STUDY MATERIAL ▸
※ ※ ※

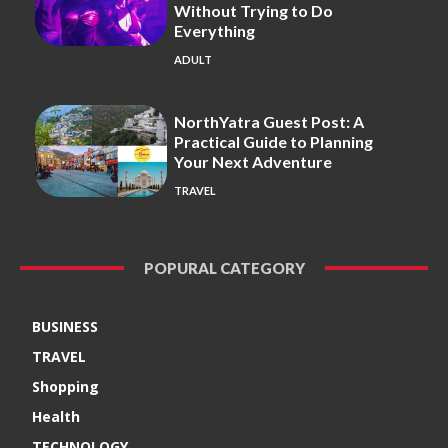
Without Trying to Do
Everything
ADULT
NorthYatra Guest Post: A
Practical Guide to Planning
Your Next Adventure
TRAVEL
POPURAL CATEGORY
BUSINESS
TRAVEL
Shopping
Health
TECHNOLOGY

※ ※ ※

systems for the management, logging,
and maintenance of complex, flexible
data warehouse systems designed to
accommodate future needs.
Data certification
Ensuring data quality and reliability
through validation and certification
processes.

※ ※ ※

PROBLEM ▸
Your task is to copy each line of the entries that includes the word "certification".

RESPONSE AREA ▸
Data certification
through validation and certification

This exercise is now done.